The shares fell 1.4% on the news.
Ladbrokes Coral has made reasonable progress, but the upcoming review into the gambling industry still dominates sentiment.
Following the merger with Coral, the group is the clear market leader on the UK high street, and has the option of splitting its hand to pitch the two brands at a different type of punter. The international businesses are small at present but dovetail nicely, and with estimates for cost savings upgraded to £150m per annum, the potential impact on profitability is looking all the more significant.
That said, there are long-term risks. Net debt is over £1bn and only falling slowly, the large UK estate will need to be managed down over time, and planned expansion into new overseas territories could be expensive. However, gambling was never a risk-free enterprise and properly executed the deal and associated expansion presents a huge opportunity.
Our one major concern is around increased regulation, particularly of Fixed Odd Betting Terminals (FOBTs) in shops. Gambling machines accounted for 33% of revenues in the first half, but the machines - often described as the crack cocaine of gambling - are unpopular with many, including politicians and the media. A review into their use is ongoing, and with over 3,500 shops up and down the country, Ladbrokes has more riding on the outcome than rivals.
A reduction to the current £100 maximum stake seems inevitable, despite industry protestations that jobs are at risk. If the review sets stakes at a maximum of £50 a pop, the group would breathe a big sigh of relief, but slashing it to just £2 would lead to a rather sharp intake of breath. Hundreds of millions in revenues could disappear overnight.
A £2 cap still hasn't been ruled out, and the possibility of such radical change goes a long way to explain why the group is currently trading on a 19% discount to its long-term price/earnings ratio. It also means the shares currently offer a prospective yield for next year of 4.5%.

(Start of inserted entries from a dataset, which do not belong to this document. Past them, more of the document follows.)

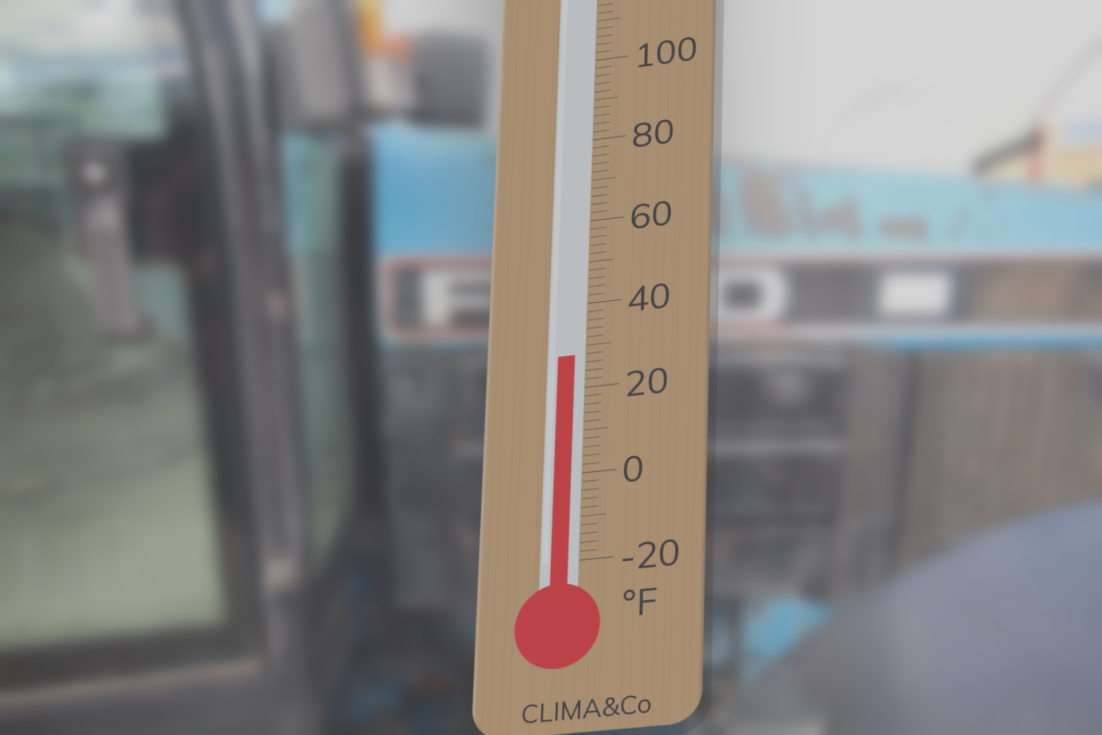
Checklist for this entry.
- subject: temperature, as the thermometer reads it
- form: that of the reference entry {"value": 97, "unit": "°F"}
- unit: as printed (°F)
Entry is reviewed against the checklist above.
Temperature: {"value": 28, "unit": "°F"}
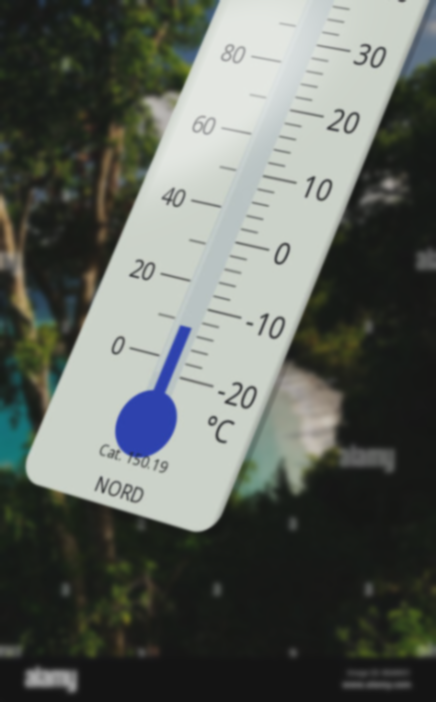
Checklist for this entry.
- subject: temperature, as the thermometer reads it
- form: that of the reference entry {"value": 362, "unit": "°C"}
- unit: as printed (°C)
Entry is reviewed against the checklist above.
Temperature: {"value": -13, "unit": "°C"}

Third quarter results (on a constant currency basis)
An agreement with The Racing Partnership saw all horse racing content return to the UK estate. This helped staking rise on the previous quarter, but couldn't prevent a 5% decline year-on-year. With a 0.4 percentage point improvement in win margins, driven by the Ladbrokes brand, this translated into a 1% like-for-like (LFL) fall in UK Retail net revenue.
In Europe, net revenue was 12% ahead of the prior year, driven by an improvement in staking and win margins.
Online staking rose 14%, despite the absence of a major football tournament in the summer, and Sportsbook gross win margins increased from 8.9% to 9.6%. This helped group net revenue rise 16%, with strong growth at Coral, and in Australia and Italy, offsetting a weaker performance at Ladbrokes.com. Gaming net revenue rose 6%.
The group remains on course to meet its expectations for the full year.